— Begin —

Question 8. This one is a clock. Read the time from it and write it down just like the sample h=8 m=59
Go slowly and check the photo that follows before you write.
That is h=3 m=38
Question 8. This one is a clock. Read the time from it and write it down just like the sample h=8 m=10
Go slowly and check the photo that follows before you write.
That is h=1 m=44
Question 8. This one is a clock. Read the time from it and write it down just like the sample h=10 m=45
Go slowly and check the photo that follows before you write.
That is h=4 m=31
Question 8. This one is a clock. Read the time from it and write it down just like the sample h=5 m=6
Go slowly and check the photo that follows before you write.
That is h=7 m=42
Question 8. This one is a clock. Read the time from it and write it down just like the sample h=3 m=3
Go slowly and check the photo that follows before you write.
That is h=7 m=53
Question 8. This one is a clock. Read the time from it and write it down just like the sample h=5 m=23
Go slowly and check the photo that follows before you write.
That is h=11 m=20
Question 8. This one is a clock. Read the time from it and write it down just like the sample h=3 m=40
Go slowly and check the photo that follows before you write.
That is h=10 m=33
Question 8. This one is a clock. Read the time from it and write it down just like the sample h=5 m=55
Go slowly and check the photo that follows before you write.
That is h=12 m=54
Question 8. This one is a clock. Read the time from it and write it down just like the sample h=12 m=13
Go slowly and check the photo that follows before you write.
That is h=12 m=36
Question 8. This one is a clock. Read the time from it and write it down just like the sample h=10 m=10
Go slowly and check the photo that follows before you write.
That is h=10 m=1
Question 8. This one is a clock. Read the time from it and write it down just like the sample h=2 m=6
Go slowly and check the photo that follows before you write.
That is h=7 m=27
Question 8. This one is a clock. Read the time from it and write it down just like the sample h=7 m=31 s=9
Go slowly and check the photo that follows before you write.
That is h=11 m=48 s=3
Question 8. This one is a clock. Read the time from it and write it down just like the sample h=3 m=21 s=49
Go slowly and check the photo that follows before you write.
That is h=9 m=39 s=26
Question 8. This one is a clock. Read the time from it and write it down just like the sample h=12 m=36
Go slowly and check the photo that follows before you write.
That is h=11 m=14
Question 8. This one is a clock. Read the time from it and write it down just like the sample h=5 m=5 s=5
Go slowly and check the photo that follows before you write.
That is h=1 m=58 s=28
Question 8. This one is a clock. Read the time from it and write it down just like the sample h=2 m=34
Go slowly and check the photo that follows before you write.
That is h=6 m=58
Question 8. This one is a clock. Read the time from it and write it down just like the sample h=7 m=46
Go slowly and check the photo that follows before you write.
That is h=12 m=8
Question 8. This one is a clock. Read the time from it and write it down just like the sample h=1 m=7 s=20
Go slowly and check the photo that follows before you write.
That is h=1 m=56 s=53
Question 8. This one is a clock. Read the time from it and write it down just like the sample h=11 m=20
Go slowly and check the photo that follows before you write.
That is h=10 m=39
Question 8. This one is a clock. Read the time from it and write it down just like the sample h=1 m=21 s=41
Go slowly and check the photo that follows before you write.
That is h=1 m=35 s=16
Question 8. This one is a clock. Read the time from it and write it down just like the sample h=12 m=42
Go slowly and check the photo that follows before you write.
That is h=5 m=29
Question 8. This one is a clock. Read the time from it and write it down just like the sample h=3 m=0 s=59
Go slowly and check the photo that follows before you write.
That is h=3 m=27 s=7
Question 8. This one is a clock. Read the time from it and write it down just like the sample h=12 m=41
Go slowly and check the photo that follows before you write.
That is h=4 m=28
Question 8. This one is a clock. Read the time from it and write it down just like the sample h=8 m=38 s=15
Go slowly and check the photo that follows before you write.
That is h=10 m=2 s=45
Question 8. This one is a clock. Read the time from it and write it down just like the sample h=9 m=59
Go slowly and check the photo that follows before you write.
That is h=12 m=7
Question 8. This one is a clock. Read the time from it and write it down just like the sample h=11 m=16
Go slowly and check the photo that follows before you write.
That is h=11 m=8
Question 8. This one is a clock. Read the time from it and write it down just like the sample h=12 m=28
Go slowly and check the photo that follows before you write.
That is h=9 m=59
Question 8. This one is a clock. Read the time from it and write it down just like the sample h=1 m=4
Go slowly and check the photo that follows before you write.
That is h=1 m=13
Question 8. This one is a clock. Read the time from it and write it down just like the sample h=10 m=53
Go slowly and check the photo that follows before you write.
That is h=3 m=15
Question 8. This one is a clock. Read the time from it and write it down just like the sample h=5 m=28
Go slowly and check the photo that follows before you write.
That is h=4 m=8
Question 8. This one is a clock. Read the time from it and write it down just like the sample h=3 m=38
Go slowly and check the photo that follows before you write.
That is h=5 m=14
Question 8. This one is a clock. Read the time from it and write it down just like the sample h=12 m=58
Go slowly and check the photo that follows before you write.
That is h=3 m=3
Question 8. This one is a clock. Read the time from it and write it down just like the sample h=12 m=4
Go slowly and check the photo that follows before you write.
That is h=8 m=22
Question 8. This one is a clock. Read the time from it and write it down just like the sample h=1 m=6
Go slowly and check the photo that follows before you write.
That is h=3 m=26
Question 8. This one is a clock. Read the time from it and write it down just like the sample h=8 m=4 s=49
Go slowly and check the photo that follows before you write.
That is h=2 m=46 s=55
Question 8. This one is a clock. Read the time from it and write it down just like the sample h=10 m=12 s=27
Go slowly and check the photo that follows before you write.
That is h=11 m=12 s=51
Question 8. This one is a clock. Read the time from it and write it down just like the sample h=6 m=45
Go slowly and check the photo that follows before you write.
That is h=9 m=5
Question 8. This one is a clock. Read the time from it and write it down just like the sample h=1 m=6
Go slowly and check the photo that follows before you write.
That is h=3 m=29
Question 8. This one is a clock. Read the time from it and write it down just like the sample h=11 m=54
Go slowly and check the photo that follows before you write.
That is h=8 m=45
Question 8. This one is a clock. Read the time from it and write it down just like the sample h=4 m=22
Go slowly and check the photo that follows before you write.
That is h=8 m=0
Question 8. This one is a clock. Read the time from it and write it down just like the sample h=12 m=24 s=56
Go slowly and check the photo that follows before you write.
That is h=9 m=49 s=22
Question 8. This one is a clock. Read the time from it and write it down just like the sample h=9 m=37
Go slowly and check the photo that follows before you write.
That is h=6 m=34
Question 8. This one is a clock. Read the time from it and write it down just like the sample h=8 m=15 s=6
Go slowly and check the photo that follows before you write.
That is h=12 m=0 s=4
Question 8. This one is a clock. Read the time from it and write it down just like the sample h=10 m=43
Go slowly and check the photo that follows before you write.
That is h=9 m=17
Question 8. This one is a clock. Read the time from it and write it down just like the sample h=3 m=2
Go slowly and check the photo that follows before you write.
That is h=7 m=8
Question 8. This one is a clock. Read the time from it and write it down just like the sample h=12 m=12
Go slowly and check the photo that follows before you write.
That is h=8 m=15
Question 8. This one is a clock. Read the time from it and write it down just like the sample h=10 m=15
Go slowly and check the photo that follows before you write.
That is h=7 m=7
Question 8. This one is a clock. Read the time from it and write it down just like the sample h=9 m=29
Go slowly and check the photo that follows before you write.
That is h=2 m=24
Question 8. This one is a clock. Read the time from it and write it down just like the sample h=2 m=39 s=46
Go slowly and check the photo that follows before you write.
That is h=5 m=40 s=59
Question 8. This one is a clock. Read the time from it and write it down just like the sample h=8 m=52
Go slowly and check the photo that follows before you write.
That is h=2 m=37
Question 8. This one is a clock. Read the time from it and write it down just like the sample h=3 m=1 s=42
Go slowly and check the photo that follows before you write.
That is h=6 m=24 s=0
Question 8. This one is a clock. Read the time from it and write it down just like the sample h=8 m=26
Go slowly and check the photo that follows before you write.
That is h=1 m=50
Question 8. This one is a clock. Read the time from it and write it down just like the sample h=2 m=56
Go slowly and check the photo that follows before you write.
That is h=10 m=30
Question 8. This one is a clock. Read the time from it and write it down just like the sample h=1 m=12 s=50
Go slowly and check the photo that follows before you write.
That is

— End —

Present the lines of the items starting at the line that contains "h=10 m=12 s=27" and ending at the line that contains "That is h=8 m=45" as a Markdown table. Use two columns, Row for a running number and Line for the line itself, and leave out blank lines.

| Row | Line |
|---|---|
| 1 | Question 8. This one is a clock. Read the time from it and write it down just like the sample h=10 m=12 s=27 |
| 2 | Go slowly and check the photo that follows before you write. |
| 3 | That is h=11 m=12 s=51 |
| 4 | Question 8. This one is a clock. Read the time from it and write it down just like the sample h=6 m=45 |
| 5 | Go slowly and check the photo that follows before you write. |
| 6 | That is h=9 m=5 |
| 7 | Question 8. This one is a clock. Read the time from it and write it down just like the sample h=1 m=6 |
| 8 | Go slowly and check the photo that follows before you write. |
| 9 | That is h=3 m=29 |
| 10 | Question 8. This one is a clock. Read the time from it and write it down just like the sample h=11 m=54 |
| 11 | Go slowly and check the photo that follows before you write. |
| 12 | That is h=8 m=45 |